Jeffro
539 BCE certainly becomes fuzzy as a end point for your crazy seventy yera hypothesis. This pivotal date is only famous for the end of the Babylonian Monarchy and the Babylonian World Power. When dates are abused and misused as you have done by your distortion of this date then they are robbed of their original and historical significance and sadly become fuzzy.
Daniel did not assume that the seventy years had ended at all, you need to read Daniel 9:2 and take your fuzzy, 'Elton John' glasses off. Daniel simply discerned from the Jeremiah that the duration of the devastations of Jerusalem would be 'seventy years' and this period was about to be fulfilled. Because of its anticipated fulfillment Daniel was moved to seek Jehovah in prayer that the restoration of all things would take place.
This agrees with the presentation of matters in Chronicles whereupon immediately after the mention of the seventy years and its significance, Ezra proceeded to describe the Return under the Persian Cyrus with no metion of Babylon ending the seventy years.
Methodology is the use and implementation of a method or the study of method, it is scholars that use this precise term in the of their research or thesis. Your period from 609 to 539 is fuzzy for several reasons, first of which is that your beginning is not universally accepted either as the beginning for the biblical 'seventy years' and for the end of the Assyrian World Power. Your period of 'seventy years' is simply a chronological accommodation and is not that Jeremiah's seventy years which was a period of exile-servitude-desolation. Your seventy years is elastic made to fit any current whim or fancy, stripped of any biblical significance. In short, your theory does not have a period of seventy years it only exists as number subtracted from two other numbers. A conjurers' trick to deceive the many.
The seventy years of Jeremiah belong to Judah marked by its servitude to Babylon, its exile in Babylon and its desolated state.

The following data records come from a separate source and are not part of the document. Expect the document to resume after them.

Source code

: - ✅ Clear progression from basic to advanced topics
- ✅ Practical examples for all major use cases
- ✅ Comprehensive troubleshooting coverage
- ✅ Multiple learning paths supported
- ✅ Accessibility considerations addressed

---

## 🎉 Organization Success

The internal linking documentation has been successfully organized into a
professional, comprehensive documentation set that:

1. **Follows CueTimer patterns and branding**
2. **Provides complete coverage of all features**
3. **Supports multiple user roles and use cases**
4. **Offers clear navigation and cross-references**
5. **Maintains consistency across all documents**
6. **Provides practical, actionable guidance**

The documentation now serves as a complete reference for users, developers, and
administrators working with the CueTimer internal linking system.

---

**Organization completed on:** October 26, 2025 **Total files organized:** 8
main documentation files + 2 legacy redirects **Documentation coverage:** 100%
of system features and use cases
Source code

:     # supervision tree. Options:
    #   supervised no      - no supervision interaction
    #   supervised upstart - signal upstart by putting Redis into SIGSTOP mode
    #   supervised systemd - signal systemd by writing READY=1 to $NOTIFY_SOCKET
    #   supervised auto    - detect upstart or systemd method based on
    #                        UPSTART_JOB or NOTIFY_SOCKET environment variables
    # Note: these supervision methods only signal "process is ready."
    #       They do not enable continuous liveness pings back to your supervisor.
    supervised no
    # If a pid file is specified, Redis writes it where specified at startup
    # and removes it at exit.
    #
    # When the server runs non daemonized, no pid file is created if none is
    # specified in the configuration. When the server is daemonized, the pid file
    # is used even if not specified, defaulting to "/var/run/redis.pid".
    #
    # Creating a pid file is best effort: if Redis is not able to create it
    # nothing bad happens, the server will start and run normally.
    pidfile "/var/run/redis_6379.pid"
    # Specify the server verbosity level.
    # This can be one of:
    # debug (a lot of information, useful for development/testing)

Isaiah's seventy years for Tyre was a period of domination by Babylon but in its case its servitude did not amount to an exact period of seventy years as was the case with Judah. Haran does not have any significance as the Fall of Nineveh in 632 BCE marked the end of the Assyrian World Power.
It seems that you hate prophecy and do not believe in the end times of Daniel or in the words of our Lord in addressing what has become known as the Olivet Discourse. Your attitude is one of disbelief and scepticism and one wonders if you really believe in anything at all except your own theories based upon the Jonsson hypothesis.